------ Input for this task

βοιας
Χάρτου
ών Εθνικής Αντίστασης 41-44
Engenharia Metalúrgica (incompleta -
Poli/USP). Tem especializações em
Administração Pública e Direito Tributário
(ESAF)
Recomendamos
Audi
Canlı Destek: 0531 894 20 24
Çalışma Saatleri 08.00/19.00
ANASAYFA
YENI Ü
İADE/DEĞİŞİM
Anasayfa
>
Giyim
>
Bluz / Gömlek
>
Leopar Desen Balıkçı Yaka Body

------------
------ Input for this task

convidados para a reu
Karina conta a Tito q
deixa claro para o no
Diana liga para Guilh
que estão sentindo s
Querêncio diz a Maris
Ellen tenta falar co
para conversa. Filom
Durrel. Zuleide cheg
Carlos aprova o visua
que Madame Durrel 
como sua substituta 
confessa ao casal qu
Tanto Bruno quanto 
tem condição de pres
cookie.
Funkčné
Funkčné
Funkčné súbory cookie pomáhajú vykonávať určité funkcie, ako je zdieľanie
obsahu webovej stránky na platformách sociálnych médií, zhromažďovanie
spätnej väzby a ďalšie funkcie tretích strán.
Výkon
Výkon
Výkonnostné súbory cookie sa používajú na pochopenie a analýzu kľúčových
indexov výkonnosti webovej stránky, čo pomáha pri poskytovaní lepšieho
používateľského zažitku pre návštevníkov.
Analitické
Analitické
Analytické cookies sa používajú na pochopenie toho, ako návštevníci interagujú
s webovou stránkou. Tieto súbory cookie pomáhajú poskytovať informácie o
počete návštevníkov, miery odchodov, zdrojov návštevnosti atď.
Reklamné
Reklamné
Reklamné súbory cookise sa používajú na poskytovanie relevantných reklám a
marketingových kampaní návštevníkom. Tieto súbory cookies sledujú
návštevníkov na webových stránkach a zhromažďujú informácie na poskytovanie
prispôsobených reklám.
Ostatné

------------

Exercise aim> Format the lines of the rows above as a numbered list, from the line with "convidados para a reu" up to and including the line with "s webovou stránkou.". Leave out any blank lines.

The completed task>
1. convidados para a reu
2. Karina conta a Tito q
3. deixa claro para o no
4. Diana liga para Guilh
5. que estão sentindo s
6. Querêncio diz a Maris
7. Ellen tenta falar co
8. para conversa. Filom
9. Durrel. Zuleide cheg
10. Carlos aprova o visua
11. que Madame Durrel 
12. como sua substituta 
13. confessa ao casal qu
14. Tanto Bruno quanto 
15. tem condição de pres
16. cookie.
17. Funkčné
18. Funkčné
19. Funkčné súbory cookie pomáhajú vykonávať určité funkcie, ako je zdieľanie
20. obsahu webovej stránky na platformách sociálnych médií, zhromažďovanie
21. spätnej väzby a ďalšie funkcie tretích strán.
22. Výkon
23. Výkon
24. Výkonnostné súbory cookie sa používajú na pochopenie a analýzu kľúčových
25. indexov výkonnosti webovej stránky, čo pomáha pri poskytovaní lepšieho
26. používateľského zažitku pre návštevníkov.
27. Analitické
28. Analitické
29. Analytické cookies sa používajú na pochopenie toho, ako návštevníci interagujú
30. s webovou stránkou. Tieto súbory cookie pomáhajú poskytovať informácie o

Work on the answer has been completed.